WORK TO BE COMPLETED:
Repeat the entries word for word from the start through the line that contains "export const myFeature", including that line.

● ● ● ● ● ● ●

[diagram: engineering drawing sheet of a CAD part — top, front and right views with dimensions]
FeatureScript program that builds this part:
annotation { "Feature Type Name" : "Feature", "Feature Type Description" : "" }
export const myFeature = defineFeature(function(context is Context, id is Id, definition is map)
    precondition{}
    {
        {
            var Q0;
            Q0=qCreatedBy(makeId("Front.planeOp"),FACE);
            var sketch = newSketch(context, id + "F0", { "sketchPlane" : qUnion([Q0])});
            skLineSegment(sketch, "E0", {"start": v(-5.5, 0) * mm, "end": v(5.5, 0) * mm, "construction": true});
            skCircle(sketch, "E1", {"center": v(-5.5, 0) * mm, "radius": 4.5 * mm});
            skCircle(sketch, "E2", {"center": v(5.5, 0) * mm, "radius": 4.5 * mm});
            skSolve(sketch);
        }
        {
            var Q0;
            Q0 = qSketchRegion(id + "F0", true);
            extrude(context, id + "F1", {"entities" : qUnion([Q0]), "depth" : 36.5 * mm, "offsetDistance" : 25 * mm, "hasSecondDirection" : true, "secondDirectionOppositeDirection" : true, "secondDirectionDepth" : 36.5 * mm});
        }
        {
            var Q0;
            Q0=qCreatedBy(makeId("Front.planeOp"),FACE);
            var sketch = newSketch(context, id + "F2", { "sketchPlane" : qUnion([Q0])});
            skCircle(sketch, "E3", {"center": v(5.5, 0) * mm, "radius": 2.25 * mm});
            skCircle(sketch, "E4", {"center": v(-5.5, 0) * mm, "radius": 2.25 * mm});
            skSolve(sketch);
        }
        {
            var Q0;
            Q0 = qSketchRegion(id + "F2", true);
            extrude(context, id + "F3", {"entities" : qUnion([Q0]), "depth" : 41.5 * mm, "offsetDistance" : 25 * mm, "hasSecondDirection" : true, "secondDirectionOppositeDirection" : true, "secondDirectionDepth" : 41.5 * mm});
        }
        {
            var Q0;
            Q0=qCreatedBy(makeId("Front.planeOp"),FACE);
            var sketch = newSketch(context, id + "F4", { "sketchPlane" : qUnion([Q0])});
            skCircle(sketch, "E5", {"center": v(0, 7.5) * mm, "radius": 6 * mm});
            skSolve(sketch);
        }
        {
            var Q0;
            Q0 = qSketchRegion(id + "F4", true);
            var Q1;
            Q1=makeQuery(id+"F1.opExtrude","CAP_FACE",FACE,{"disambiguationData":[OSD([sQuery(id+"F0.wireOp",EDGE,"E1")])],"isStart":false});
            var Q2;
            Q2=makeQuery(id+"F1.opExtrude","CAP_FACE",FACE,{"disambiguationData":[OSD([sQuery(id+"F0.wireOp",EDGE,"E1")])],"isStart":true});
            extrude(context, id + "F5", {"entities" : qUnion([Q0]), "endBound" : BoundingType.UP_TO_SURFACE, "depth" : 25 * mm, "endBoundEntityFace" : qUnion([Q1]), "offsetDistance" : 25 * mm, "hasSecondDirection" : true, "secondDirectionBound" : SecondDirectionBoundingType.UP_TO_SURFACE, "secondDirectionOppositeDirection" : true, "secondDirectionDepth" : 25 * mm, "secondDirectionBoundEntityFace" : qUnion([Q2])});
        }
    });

● ● ● ● ● ● ●

TASK RESULT:
[diagram: engineering drawing sheet of a CAD part — top, front and right views with dimensions]
FeatureScript program that builds this part:
annotation { "Feature Type Name" : "Feature", "Feature Type Description" : "" }
export const myFeature = defineFeature(function(context is Context, id is Id, definition is map)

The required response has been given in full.